必要に応じて中間証明書(intermediate.crt)も提供されるため、両方をサーバーに設定する。
中間証明書はなぜ必要か?
・ルート証明書は極めて重要であり、直接使用すると盗難や改ざんのリスクがあるためルートCAは中間CAを発行し、ルート証明書自体の使用を最小限に抑える。
・中間証明書は「証明書チェーン」を構成する。証明書チェーンが完全でない場合、ブラウザはエラーを表示し、証明書を信頼しないため。
署名された証明書をサーバーに設定する。
ssl = required
ssl_cert = </path/to/server.crt
ssl_key = </path/to/server.key
ssl_ca = </path/to/intermediate.crt
ユーザー認証の設定
パスワードファイルの設定(簡易設定)
/etc/dovecot/conf.d/10-auth.conf 内の以下を編集する。
・プレーンテキスト認証を無効化して、暗号化された接続(TLS/SSL)がない場合に認証情報が平文で送信されることを防ぐ。
・サポートする認証方式を「plain」と「login」に設定する。(クライアントとの認証通信をシンプルかつ効率的に行うため、SSL/TLSによる暗号化を前提とする)
disable_plaintext_auth = yes
auth_mechanisms = plain login
パスワードファイルを有効化するためにシンボリックリンクを設定する
/etc/dovecot/conf.d/auth-passwdfile.conf.extを有効化する。
Dovecotでパスワードファイルを用いた認証を有効化するために、適切な設定ファイルを指定する。
・auth-passwdfile.conf.extは、パスワードファイルを認証バックエンドとして使用するための具体的な設定を含むテンプレート。
・このテンプレートをauth.conf.extとして利用することで、Dovecotはパスワードファイルを認証に使用する。

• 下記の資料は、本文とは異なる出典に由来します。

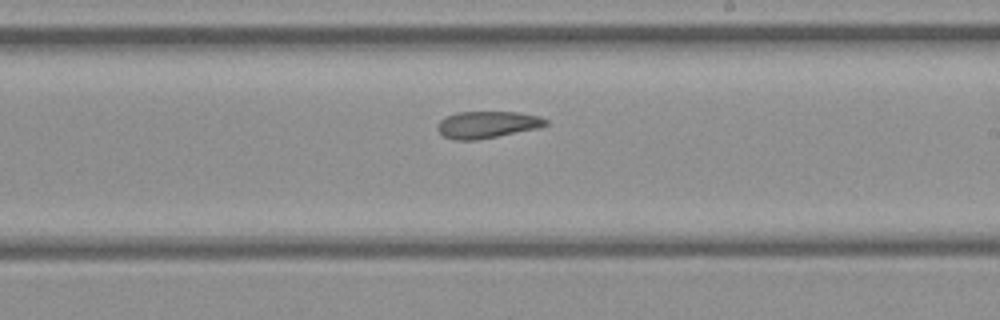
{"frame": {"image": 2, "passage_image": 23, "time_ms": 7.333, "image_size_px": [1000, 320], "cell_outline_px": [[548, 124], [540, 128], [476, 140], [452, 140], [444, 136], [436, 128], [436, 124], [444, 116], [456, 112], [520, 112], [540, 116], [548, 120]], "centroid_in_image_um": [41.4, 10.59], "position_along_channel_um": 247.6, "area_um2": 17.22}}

・作成されたリンクにより、Dovecotはauth.conf.extを通じてauth-passwdfile.conf.extの内容を参照し、パスワードファイルを利用した認証が可能になる
sudo ln -s /etc/dovecot/conf.d/auth-passwdfile.conf.ext /etc/dovecot/conf.d/auth.conf.ext
なぜシンボリックリンクを使用するのか?
柔軟性の向上:必要に応じて異なるテンプレートファイルを切り替え可能。
管理の簡素化:元のテンプレートファイルを変更するだけで、新しい設定を反映できる。
誤設定防止:オリジナルのテンプレートファイルはそのまま残るため、設定変更による影響を抑えられる。
パスワードファイルを作成
usernameという名前のユーザーを追加し、そのパスワードとしてpasswordを登録する。
{PLAIN}:パスワードが平文で保存されることを示す。
認証時にDovecotがこの形式を解釈して認証を行う。
echo "username:{PLAIN}password" >> /etc/dovecot/users
chmod 600 /etc/dovecot/users
システムユーザーを使用する場合
Dovecotがシステムユーザーを用いた認証を行う場合の設定を示す。
passdb {
driver = pam
}
userdb {
driver = passwd
}
・passdb:
認証データベースを指定する。この例ではPAM(Pluggable Authentication Module)を使用。
・userdb:
ユーザー情報(メールボックスの場所など)を取得するデータベース。passwdはLinuxの標準ユーザーデータベース(/etc/passwd)を指す。
システムユーザーと通常のLinuxユーザーの違い
〇システムユーザー
・特徴:
サーバー内部のプロセスやサービスのために作成されるユーザー。
通常のログインシェルを持たない(/bin/falseや/usr/sbin/nologinが指定される)。
特定のサービスにのみアクセスが許可される。
・例: dovecot, www-data, postfixなど。
使用パターン:
メールボックスの管理。
サービスが実行するプロセスの権限管理。
直接ログインは許可されない。
〇通常のLinuxユーザー
・特徴:
サーバーへのログインが許可された一般的なユーザー。
ホームディレクトリ、ログインシェルを持つ(/bin/bashなど)。
・使用パターン:
ユーザーがメールを受信/送信する際の認証。
SSHやターミナルを介したサーバー管理。
サービスの起動と自動起動設定
sudo systemctl enable dovecot
sudo systemctl start dovecot
正常性の確認:ポートの確認
ソケットの統計を表示するコマンド、tulnのオプションでTCP、UDPプロトコルのソケットを表示
リッスン中のみのソケットで数値形式で表示する。
grep dovecotで結果をフィルタリングしてDovecot関連のエントリのみを表示する。
sudo ss -tuln | grep dovecot
正常である場合、下記のような出力結果がでる。
tcp LISTEN 0 128 0.0.0.0:143 0.0.0.0:* users:(("dovecot",pid=1234,fd=12))
tcp LISTEN 0 128 0.0.0.0:993 0.0.0.0:* users:(("dovecot",pid=1234,fd=13))
・ポート143: IMAPプロトコル(非暗号化)。
・ポート993: IMAP over SSL/TLS(暗号化通信)。
※dovecot: プロセス名が表示され、Dovecotがポートをリッスンしていることが確認できる。
※リッスン状態とは、サーバーがクライアントからの接続要求を受け入れる準備が整っている状態である。
※LISTENの次に表示される数値 128 は、ソケットのバックログキューの上限を示す。
バックログキューはクライアントからの接続要求を一時的に保持するキュー。
サーバーがリクエストを処理する前に、複数の接続を順番に待機させることができる。
※tcp LISTEN 0はバックログキューに待機している接続要求がないことを意味する。
128はバックログキューの最大容量の数値。